Work instruction:
Copy every line of text from the records below word for word, and leave the pictures out of your answer.

Information given:
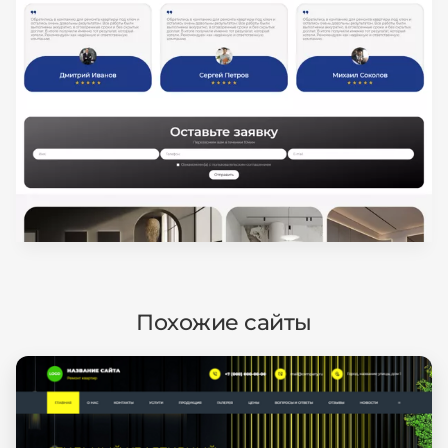
Похожие сайты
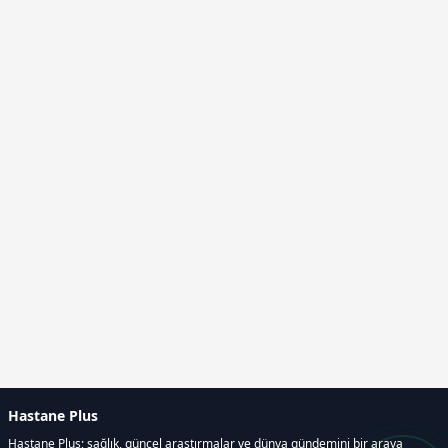
Hastane Plus
Hastane Plus; sağlık, güncel araştırmalar ve dünya gündemini bir araya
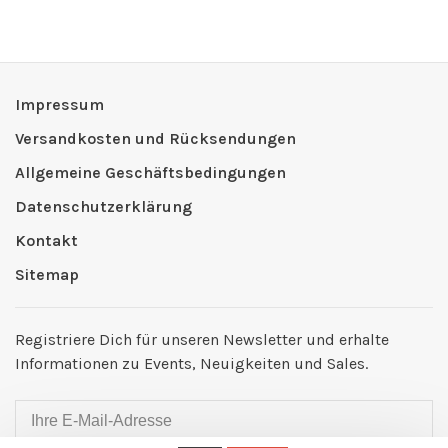
Impressum
Versandkosten und Rücksendungen
Allgemeine Geschäftsbedingungen
Datenschutzerklärung
Kontakt
Sitemap
Registriere Dich für unseren Newsletter und erhalte
Informationen zu Events, Neuigkeiten und Sales.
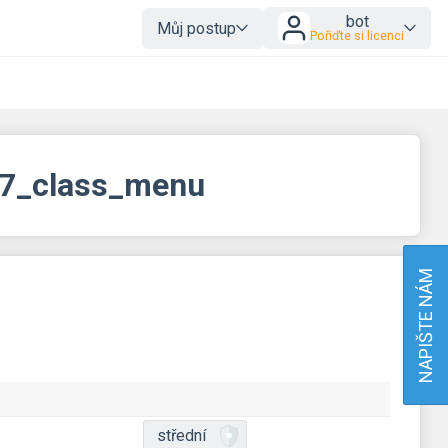
bot
Můj postup
Pořiďte si licenci
-7_class_menu
NAPIŠTE NÁM
střední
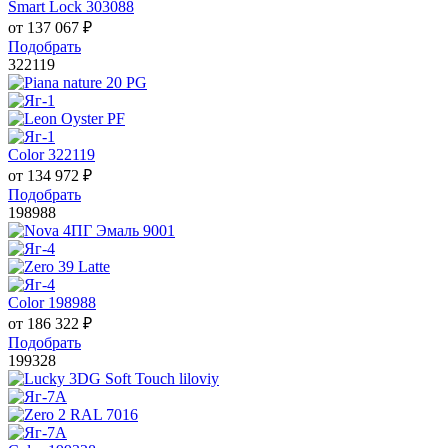
Smart Lock 303088
от
137 067
₽
Подобрать
322119
Color 322119
от
134 972
₽
Подобрать
198988
Color 198988
от
186 322
₽
Подобрать
199328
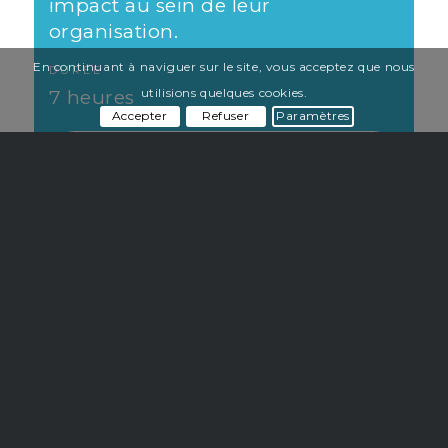
impact au sein de leur
organisation.
En continuant à naviguer sur le site, vous acceptez que nous
DURÉE
utilisions quelques cookies.
7 heures
Accepter
Refuser
Paramètres
TÉLÉCHARGEZ LE PROGRAMME DE
FORMATION
Vous souhaitez en savoir plus ou co-
créer votre formation avec Innov RH ?
PARLONS ENSEMBLE DE VOS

Written response:
Похожие сайты
Hastane Plus
Hastane Plus; sağlık, güncel araştırmalar ve dünya gündemini bir araya
Impressum
Versandkosten und Rücksendungen
Allgemeine Geschäftsbedingungen
Datenschutzerklärung
Kontakt
Sitemap
Registriere Dich für unseren Newsletter und erhalte
Informationen zu Events, Neuigkeiten und Sales.
bot
Můj postup
Pořiďte si licenci
-7_class_menu
NAPIŠTE NÁM
střední
Smart Lock 303088
от
137 067
₽
Подобрать
322119
Color 322119
от
134 972
₽
Подобрать
198988
Color 198988
от
186 322
₽
Подобрать
199328
impact au sein de leur
organisation.
En continuant à naviguer sur le site, vous acceptez que nous
DURÉE
utilisions quelques cookies.
7 heures
Accepter
Refuser
Paramètres
TÉLÉCHARGEZ LE PROGRAMME DE
FORMATION
Vous souhaitez en savoir plus ou co-
créer votre formation avec Innov RH ?
PARLONS ENSEMBLE DE VOS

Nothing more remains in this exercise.